##### SUPPLIED DATA #####

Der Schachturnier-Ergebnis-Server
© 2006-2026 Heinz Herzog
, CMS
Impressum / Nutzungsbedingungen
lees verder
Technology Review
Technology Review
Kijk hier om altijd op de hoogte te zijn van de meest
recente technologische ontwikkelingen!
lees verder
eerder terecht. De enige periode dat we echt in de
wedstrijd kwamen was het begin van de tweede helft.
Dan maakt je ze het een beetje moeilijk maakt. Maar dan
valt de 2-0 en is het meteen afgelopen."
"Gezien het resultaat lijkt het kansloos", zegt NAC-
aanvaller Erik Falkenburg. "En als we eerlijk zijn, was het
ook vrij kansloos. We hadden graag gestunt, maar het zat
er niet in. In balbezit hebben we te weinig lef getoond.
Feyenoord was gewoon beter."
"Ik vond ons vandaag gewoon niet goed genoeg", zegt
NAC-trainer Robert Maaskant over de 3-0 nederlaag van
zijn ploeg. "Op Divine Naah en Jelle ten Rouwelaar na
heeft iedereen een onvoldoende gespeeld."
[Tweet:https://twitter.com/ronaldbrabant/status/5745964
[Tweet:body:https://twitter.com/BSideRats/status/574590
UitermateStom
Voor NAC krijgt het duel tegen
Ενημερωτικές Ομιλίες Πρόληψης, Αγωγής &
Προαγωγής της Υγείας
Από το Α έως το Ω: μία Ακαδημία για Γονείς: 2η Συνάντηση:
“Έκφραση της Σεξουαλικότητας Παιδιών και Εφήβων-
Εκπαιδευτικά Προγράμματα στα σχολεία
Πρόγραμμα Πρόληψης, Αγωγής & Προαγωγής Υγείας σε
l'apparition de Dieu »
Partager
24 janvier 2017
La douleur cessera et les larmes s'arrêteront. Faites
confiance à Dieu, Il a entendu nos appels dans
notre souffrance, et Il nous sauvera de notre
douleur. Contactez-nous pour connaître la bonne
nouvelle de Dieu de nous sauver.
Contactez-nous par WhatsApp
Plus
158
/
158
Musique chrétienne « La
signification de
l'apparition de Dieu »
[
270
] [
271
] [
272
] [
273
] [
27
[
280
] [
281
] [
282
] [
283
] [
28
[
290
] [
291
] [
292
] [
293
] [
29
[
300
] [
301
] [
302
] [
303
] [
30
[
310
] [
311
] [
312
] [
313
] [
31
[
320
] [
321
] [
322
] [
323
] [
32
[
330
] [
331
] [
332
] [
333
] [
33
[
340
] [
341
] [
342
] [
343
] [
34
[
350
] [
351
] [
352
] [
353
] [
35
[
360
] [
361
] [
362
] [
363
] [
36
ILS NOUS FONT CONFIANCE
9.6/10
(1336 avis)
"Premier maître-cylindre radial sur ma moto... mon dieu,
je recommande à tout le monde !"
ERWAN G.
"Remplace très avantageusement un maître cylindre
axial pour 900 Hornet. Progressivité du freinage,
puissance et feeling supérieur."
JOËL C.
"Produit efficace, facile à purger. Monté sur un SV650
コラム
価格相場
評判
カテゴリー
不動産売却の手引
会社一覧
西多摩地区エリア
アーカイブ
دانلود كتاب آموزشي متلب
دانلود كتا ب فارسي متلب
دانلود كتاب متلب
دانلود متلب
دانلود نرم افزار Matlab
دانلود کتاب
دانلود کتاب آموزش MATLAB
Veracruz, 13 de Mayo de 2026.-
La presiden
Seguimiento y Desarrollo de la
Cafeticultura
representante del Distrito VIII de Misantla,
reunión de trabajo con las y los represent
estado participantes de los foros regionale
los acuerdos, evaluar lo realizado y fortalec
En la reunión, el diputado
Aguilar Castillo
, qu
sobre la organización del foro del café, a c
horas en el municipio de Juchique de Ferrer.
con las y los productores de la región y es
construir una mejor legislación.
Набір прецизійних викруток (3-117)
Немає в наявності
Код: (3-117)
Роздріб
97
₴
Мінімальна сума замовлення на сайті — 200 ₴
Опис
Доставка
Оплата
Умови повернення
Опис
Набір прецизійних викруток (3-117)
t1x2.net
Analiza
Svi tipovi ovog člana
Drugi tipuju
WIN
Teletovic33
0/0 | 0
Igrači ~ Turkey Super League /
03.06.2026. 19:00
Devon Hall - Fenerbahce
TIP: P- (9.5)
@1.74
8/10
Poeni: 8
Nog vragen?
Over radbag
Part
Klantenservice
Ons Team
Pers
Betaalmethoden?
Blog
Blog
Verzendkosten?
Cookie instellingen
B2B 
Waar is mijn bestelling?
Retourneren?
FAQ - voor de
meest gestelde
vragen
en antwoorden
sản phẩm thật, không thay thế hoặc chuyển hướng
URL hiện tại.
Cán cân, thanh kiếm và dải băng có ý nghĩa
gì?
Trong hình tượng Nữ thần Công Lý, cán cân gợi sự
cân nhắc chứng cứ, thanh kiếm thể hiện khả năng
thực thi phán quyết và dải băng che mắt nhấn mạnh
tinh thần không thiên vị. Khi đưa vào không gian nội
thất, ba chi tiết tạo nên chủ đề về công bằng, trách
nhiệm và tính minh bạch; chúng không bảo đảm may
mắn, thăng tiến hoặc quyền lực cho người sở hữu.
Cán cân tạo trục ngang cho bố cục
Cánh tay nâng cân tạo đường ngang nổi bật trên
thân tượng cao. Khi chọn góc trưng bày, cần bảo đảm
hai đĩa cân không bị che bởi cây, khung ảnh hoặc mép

#####

WHAT THE TASK REQUIRES
A line belongs in the answer if it contains the word "twitter"; copy every such line from the data above.

REPLY
[Tweet:https://twitter.com/ronaldbrabant/status/5745964
[Tweet:body:https://twitter.com/BSideRats/status/574590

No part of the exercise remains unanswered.